▶ PROBLEM: Count the lines in the records beneath this task that contain the string "after", then give the count by itself.

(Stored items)
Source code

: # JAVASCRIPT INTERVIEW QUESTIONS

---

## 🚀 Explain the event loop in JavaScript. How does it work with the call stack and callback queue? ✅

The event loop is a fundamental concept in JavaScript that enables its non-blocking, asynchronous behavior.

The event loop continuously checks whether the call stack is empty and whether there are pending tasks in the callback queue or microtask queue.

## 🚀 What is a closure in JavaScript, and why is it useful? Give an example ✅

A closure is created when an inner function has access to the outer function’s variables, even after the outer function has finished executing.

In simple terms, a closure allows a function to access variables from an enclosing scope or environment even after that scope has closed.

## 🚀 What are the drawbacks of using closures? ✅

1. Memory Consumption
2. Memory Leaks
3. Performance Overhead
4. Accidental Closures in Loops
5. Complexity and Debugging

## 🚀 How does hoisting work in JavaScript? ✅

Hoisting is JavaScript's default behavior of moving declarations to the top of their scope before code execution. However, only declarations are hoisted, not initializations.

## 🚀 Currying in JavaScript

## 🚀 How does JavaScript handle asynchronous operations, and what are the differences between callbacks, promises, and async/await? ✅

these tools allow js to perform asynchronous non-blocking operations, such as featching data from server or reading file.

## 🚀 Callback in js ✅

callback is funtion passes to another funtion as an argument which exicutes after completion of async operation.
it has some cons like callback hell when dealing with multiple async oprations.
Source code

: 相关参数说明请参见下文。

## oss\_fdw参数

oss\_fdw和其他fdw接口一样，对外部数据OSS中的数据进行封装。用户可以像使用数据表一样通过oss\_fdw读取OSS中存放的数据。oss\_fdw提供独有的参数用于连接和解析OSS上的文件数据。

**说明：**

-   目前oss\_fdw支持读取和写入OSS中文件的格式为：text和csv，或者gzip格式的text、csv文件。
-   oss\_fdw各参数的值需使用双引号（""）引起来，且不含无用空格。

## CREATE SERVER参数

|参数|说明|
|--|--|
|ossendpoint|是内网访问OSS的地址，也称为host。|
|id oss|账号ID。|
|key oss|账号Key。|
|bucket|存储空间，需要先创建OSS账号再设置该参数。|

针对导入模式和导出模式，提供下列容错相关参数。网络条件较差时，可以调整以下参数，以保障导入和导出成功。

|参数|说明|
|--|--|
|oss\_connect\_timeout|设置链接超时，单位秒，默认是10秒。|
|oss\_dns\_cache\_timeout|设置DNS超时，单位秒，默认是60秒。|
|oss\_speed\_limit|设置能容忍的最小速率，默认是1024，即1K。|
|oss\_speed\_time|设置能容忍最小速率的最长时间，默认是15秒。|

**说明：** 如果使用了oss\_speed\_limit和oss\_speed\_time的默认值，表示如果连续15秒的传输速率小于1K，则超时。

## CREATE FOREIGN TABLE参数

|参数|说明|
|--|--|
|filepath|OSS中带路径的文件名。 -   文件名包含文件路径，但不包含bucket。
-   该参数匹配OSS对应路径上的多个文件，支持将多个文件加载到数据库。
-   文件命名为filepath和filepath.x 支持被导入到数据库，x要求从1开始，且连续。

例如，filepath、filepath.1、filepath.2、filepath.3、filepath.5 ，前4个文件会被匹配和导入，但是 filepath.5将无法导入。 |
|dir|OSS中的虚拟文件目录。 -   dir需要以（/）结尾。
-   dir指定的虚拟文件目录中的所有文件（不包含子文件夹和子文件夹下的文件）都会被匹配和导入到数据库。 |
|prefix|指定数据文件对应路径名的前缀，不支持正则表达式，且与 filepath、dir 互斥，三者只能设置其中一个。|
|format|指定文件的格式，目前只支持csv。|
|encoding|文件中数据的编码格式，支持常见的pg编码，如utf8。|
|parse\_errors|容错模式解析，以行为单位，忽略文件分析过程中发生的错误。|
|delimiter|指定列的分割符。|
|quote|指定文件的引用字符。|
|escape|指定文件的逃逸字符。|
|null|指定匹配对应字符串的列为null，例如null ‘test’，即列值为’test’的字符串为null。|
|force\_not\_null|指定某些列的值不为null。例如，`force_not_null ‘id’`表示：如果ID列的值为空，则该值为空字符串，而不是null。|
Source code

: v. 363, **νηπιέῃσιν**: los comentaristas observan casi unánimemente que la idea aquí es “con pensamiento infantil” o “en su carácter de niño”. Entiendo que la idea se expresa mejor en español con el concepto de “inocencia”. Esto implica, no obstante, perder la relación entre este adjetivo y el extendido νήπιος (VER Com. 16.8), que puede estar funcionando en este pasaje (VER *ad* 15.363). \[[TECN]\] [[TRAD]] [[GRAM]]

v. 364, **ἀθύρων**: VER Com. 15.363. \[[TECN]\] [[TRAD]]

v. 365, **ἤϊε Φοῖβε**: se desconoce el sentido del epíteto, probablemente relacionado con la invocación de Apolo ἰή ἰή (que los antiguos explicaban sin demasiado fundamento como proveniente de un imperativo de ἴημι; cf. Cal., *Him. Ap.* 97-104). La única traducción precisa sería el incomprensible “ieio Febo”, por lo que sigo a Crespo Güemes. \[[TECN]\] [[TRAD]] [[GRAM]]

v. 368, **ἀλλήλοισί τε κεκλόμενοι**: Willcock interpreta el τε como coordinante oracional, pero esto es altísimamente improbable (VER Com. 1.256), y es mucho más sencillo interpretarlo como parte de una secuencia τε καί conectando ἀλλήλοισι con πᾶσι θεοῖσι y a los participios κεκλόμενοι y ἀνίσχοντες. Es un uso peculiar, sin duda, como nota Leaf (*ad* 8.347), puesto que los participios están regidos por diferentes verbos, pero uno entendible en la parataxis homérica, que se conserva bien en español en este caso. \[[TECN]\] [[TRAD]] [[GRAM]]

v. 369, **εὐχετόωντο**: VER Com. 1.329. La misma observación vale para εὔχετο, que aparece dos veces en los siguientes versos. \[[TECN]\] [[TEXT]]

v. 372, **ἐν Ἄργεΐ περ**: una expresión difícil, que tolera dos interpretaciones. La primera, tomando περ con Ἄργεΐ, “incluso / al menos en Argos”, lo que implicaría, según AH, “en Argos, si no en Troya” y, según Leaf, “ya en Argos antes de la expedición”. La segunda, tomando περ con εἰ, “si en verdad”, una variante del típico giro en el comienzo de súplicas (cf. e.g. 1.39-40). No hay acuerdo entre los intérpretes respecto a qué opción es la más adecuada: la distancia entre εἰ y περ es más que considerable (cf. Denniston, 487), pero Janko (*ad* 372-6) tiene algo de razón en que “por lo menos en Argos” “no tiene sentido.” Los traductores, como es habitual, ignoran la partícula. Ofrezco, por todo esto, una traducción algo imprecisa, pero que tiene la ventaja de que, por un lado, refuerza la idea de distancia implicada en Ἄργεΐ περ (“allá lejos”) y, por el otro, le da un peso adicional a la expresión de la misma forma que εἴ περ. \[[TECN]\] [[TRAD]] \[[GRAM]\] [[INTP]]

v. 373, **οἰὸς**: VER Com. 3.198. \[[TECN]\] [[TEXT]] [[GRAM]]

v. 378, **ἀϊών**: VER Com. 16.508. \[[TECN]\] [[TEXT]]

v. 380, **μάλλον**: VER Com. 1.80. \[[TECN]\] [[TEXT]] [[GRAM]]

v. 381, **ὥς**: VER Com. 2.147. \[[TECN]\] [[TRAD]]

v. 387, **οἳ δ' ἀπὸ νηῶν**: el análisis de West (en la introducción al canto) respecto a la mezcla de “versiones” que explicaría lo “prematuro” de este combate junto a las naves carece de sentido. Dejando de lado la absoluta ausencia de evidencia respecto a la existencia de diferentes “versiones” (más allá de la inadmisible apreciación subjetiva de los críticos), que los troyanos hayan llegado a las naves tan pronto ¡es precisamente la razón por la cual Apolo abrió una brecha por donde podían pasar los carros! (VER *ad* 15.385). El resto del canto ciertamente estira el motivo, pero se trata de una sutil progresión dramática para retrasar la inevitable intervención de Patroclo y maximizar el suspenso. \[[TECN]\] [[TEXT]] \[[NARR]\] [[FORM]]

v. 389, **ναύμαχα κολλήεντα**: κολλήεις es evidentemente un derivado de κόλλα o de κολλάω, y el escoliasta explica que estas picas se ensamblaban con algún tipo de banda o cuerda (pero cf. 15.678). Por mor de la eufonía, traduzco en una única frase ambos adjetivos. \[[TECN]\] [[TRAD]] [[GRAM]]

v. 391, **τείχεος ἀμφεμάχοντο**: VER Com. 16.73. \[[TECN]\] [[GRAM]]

▶ SOLUTION BELOW: 3